Scene Report: Metal

Portland is finally a metal hotbed. Here are the heavy hitters stoking the flames in 2014.

SATYRESS

Once the capital of cardigans and the bastion of birth-control glasses, Portland is now a metal mecca. Last year was the biggest yet for loud and heavy local exports: Gateway metal band Red Fang had its latest album, Whales and Leeches, debut at No. 66 on the Billboard charts. To put that in perspective, Black 'N Blue's debut peaked at No. 129 in 1984.

This is new ground for Portland. This town now boasts heavy-metal pizza, heavy-metal bowling and heavy-metal burlesque. Relapse Records, perhaps the most successful independent metal label in the U.S., keeps an office here. Hipsters wear shirts with indecipherable metal fonts advertising Stumptown coffee and skateboards. Bands like Sons of Huns seem poised to break nationally at any moment. The members of Lord Dying quit their day jobs to tour nonstop. Portland has finally embraced heavy music en masse, and the stage is set for another massive year.

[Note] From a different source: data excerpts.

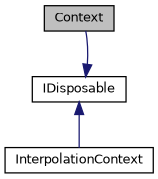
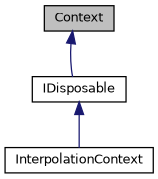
  digraph {
    node [color=black fillcolor=white fontname=Helvetica fontsize=10 shape=record style=filled]
    edge [color=midnightblue dir=back fontname=Helvetica fontsize=10 labelfontname=Helvetica labelfontsize=10 style=solid]
    n1 [fillcolor=grey75 fontcolor=black height=0.2 label=Context width=0.4]
    n2 [height=0.2 label=InterpolationContext width=0.4]
    n3 [height=0.2 label=IDisposable width=0.4]
-   n3 -> n1
+   n1 -> n3
    n3 -> n2
  }
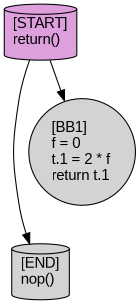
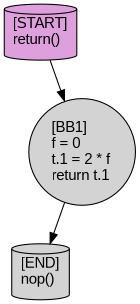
  digraph {
    fontname="Liberation Sans"
    node [fillcolor=lightgrey fontname="Liberation Sans" shape=cylinder style=filled]
    edge [fontname="Liberation Sans"]
    n1 [label="[END]\lnop()\l"]
    n2 [fillcolor=plum label="[START]\lreturn()\l"]
    n3 [label="[BB1]\lf = 0\lt.1 = 2 * f\lreturn t.1\l" shape=circle]
    n2 -> n3
-   n2 -> n1
+   n3 -> n1
  }
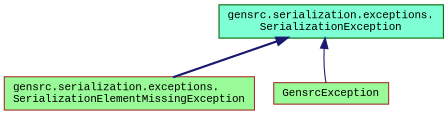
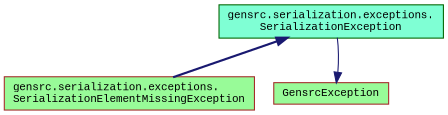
  digraph {
    fontname="Liberation Mono"
    node [color=brown fillcolor=palegreen fontname="Liberation Mono" fontsize=10 shape=record style=filled]
    edge [color=midnightblue dir=back fontname="Liberation Mono" fontsize=10 labelfontname=Helvetica labelfontsize=10]
    n1 [fontcolor=black height=0.2 label="gensrc.serialization.exceptions.\lSerializationElementMissingException" width=0.4]
    n2 [color=darkgreen fillcolor=aquamarine height=0.2 label="gensrc.serialization.exceptions.\lSerializationException" width=0.4]
    n3 [height=0.2 label=GensrcException width=0.4]
    n2 -> n1 [style=bold]
-   n2 -> n3 [style=solid]
+   n3 -> n2 [style=solid]
  }
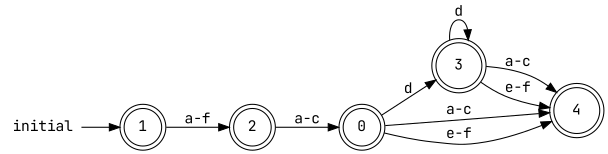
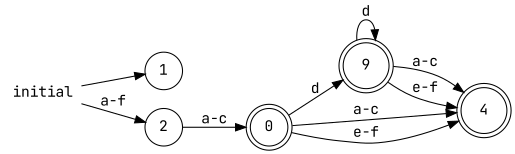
  digraph {
    fontname="JetBrains Mono"
    rankdir=LR
    node [fontname="JetBrains Mono" shape=doublecircle]
    edge [fontname="JetBrains Mono"]
    0 [height=0.5 width=0.5]
-   3 [height=0.61111 width=0.61111]
+   3 [height=0.61111 width=0.61111 label=9]
    4 [height=0.61111 width=0.61111]
-   1 [height=0.5 width=0.5]
-   2 [height=0.5 width=0.5]
+   1 [height=0.5 shape=circle width=0.5]
+   2 [height=0.5 shape=circle width=0.5]
    initial [height=0.5 shape=plaintext width=0.75]
    0 -> 3 [label=d]
    0 -> 4 [label="a-c"]
    0 -> 4 [label="e-f"]
    3 -> 3 [label=d]
    3 -> 4 [label="a-c"]
    3 -> 4 [label="e-f"]
-   1 -> 2 [label="a-f"]
+   initial -> 2 [label="a-f"]
    2 -> 0 [label="a-c"]
    initial -> 1
  }
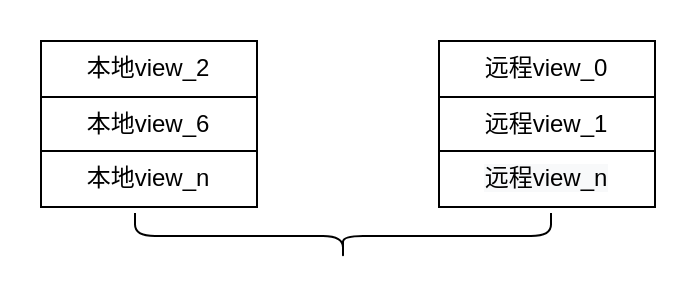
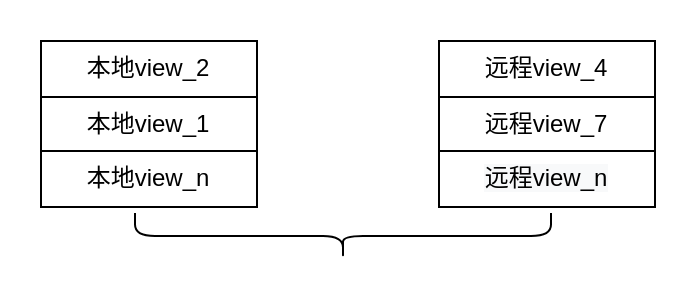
  <mxCell id="0" />
  <mxCell id="1" parent="0" />
  <mxCell id="2" value="" style="shape=table;html=1;whiteSpace=wrap;startSize=0;container=1;collapsible=0;childLayout=tableLayout;" vertex="1" parent="1"><mxGeometry x="20" y="20" width="108" height="83" as="geometry" /></mxCell>
  <mxCell id="3" value="" style="shape=tableRow;horizontal=0;startSize=0;swimlaneHead=0;swimlaneBody=0;top=0;left=0;bottom=0;right=0;collapsible=0;dropTarget=0;fillColor=none;points=[[0,0.5],[1,0.5]];portConstraint=eastwest;" vertex="1" parent="2"><mxGeometry width="108" height="28" as="geometry" /></mxCell>
  <mxCell id="4" value="本地view_2" style="shape=partialRectangle;html=1;whiteSpace=wrap;connectable=0;fillColor=none;top=0;left=0;bottom=0;right=0;overflow=hidden;" vertex="1" parent="3"><mxGeometry width="108" height="28" as="geometry"><mxRectangle width="108" height="28" as="alternateBounds" /></mxGeometry></mxCell>
  <mxCell id="5" value="" style="shape=tableRow;horizontal=0;startSize=0;swimlaneHead=0;swimlaneBody=0;top=0;left=0;bottom=0;right=0;collapsible=0;dropTarget=0;fillColor=none;points=[[0,0.5],[1,0.5]];portConstraint=eastwest;" vertex="1" parent="2"><mxGeometry y="28" width="108" height="27" as="geometry" /></mxCell>
- <mxCell id="6" value="本地view_6" style="shape=partialRectangle;html=1;whiteSpace=wrap;connectable=0;fillColor=none;top=0;left=0;bottom=0;right=0;overflow=hidden;" vertex="1" parent="5"><mxGeometry width="108" height="27" as="geometry"><mxRectangle width="108" height="27" as="alternateBounds" /></mxGeometry></mxCell>
+ <mxCell id="6" value="本地view_1" style="shape=partialRectangle;html=1;whiteSpace=wrap;connectable=0;fillColor=none;top=0;left=0;bottom=0;right=0;overflow=hidden;" vertex="1" parent="5"><mxGeometry width="108" height="27" as="geometry"><mxRectangle width="108" height="27" as="alternateBounds" /></mxGeometry></mxCell>
  <mxCell id="7" value="" style="shape=tableRow;horizontal=0;startSize=0;swimlaneHead=0;swimlaneBody=0;top=0;left=0;bottom=0;right=0;collapsible=0;dropTarget=0;fillColor=none;points=[[0,0.5],[1,0.5]];portConstraint=eastwest;" vertex="1" parent="2"><mxGeometry y="55" width="108" height="28" as="geometry" /></mxCell>
  <mxCell id="8" value="本地view_n" style="shape=partialRectangle;html=1;whiteSpace=wrap;connectable=0;fillColor=none;top=0;left=0;bottom=0;right=0;overflow=hidden;" vertex="1" parent="7"><mxGeometry width="108" height="28" as="geometry"><mxRectangle width="108" height="28" as="alternateBounds" /></mxGeometry></mxCell>
  <mxCell id="9" value="" style="shape=table;html=1;whiteSpace=wrap;startSize=0;container=1;collapsible=0;childLayout=tableLayout;" vertex="1" parent="1"><mxGeometry x="219" y="20" width="108" height="83" as="geometry" /></mxCell>
  <mxCell id="10" value="" style="shape=tableRow;horizontal=0;startSize=0;swimlaneHead=0;swimlaneBody=0;top=0;left=0;bottom=0;right=0;collapsible=0;dropTarget=0;fillColor=none;points=[[0,0.5],[1,0.5]];portConstraint=eastwest;" vertex="1" parent="9"><mxGeometry width="108" height="28" as="geometry" /></mxCell>
- <mxCell id="11" value="远程view_0" style="shape=partialRectangle;html=1;whiteSpace=wrap;connectable=0;fillColor=none;top=0;left=0;bottom=0;right=0;overflow=hidden;" vertex="1" parent="10"><mxGeometry width="108" height="28" as="geometry"><mxRectangle width="108" height="28" as="alternateBounds" /></mxGeometry></mxCell>
+ <mxCell id="11" value="远程view_4" style="shape=partialRectangle;html=1;whiteSpace=wrap;connectable=0;fillColor=none;top=0;left=0;bottom=0;right=0;overflow=hidden;" vertex="1" parent="10"><mxGeometry width="108" height="28" as="geometry"><mxRectangle width="108" height="28" as="alternateBounds" /></mxGeometry></mxCell>
  <mxCell id="12" value="" style="shape=tableRow;horizontal=0;startSize=0;swimlaneHead=0;swimlaneBody=0;top=0;left=0;bottom=0;right=0;collapsible=0;dropTarget=0;fillColor=none;points=[[0,0.5],[1,0.5]];portConstraint=eastwest;" vertex="1" parent="9"><mxGeometry y="28" width="108" height="27" as="geometry" /></mxCell>
- <mxCell id="13" value="远程view_1" style="shape=partialRectangle;html=1;whiteSpace=wrap;connectable=0;fillColor=none;top=0;left=0;bottom=0;right=0;overflow=hidden;" vertex="1" parent="12"><mxGeometry width="108" height="27" as="geometry"><mxRectangle width="108" height="27" as="alternateBounds" /></mxGeometry></mxCell>
+ <mxCell id="13" value="远程view_7" style="shape=partialRectangle;html=1;whiteSpace=wrap;connectable=0;fillColor=none;top=0;left=0;bottom=0;right=0;overflow=hidden;" vertex="1" parent="12"><mxGeometry width="108" height="27" as="geometry"><mxRectangle width="108" height="27" as="alternateBounds" /></mxGeometry></mxCell>
  <mxCell id="14" value="" style="shape=tableRow;horizontal=0;startSize=0;swimlaneHead=0;swimlaneBody=0;top=0;left=0;bottom=0;right=0;collapsible=0;dropTarget=0;fillColor=none;points=[[0,0.5],[1,0.5]];portConstraint=eastwest;" vertex="1" parent="9"><mxGeometry y="55" width="108" height="28" as="geometry" /></mxCell>
  <mxCell id="15" value="&lt;span style=&quot;color: rgb(0, 0, 0); font-family: Helvetica; font-size: 12px; font-style: normal; font-variant-ligatures: normal; font-variant-caps: normal; font-weight: 400; letter-spacing: normal; orphans: 2; text-align: center; text-indent: 0px; text-transform: none; widows: 2; word-spacing: 0px; -webkit-text-stroke-width: 0px; background-color: rgb(248, 249, 250); text-decoration-thickness: initial; text-decoration-style: initial; text-decoration-color: initial; float: none; display: inline !important;&quot;&gt;远程view_n&lt;/span&gt;" style="shape=partialRectangle;html=1;whiteSpace=wrap;connectable=0;fillColor=none;top=0;left=0;bottom=0;right=0;overflow=hidden;" vertex="1" parent="14"><mxGeometry width="108" height="28" as="geometry"><mxRectangle width="108" height="28" as="alternateBounds" /></mxGeometry></mxCell>
  <mxCell id="16" value="" style="shape=curlyBracket;whiteSpace=wrap;html=1;rounded=1;direction=north;" vertex="1" parent="1"><mxGeometry x="67" y="106" width="208" height="23" as="geometry" /></mxCell>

One of the most overlooked groups in town is the progressive black-metal quartet Burials, which features members of Humors and Hang the Old Year. Its blend of brutality and sophistication is practically unmatched in Portland, welding the artfulness of Enslaved to the complexity of Converge while maintaining a hardcore underground ethic. Burials' latest album, The Tide, arrives in 2014, with a West Coast tour planned for late spring and early summer.

Punk-metal trio Honduran, meanwhile, plans to hit the East Coast and Europe this year. Honduran's alleyway Slayer worship delivers grinding ferocity and plenty of riffs. Its full-length, Street Eagles, was released on the local label Eolian, which has quite an agenda itself. Its 2014 release slate includes albums from sludgy Bay Area transplants Prizehog, bass-drum duo Towers and retooled doom-metal legend Graves at Sea.

Andrea Vidal fronts Holy Grove, a heavy blues-metal purveyor, which just recorded its debut at Type Foundry studio with self-described "engine-ear" Billy Anderson. Dynamic, swinging and sultry, Vidal and Portland's other metal sirens are poised to break on the international scene. Satyress, which self-released its witchy debut, Dark Fortunes, in November, composes classic doom with plenty of hooks and occult themes. Disenchanter, a trio mining the minimalist turf of Saint Vitus and Electric Wizard, features guitarist-frontwoman Sabine Stangenberg, who is distilling the riff styles of Dave Chandler and Liz Buckingham.

With far less femininity and many more beards comes Zirakzigil. The trio of cousins writes epic progressive-sludge fantasy music, inspired by the writings of Tolkien. Its debut EP, Battle of the Peak, was lauded on metal blogs for its epic sensibility and Super Nintendo-style packaging. While that recording was made live in a garage, expectations are high for a true studio follow-up this year and many more powerful live performances.

Younger still is the next wave of thrash bands. Groups like Maniak and Nekro Drunkz maintain the tempo, vitality and "fuck you, Mom" attitude of '80s speed metal. And then there is Mursa, a hard-working local sludge-doom trio with members who graduated from the School of Rock but are not yet finished with high school. The future of Portland metal looks dark indeed.

This is the third in a series of features on local artists to watch in 2014.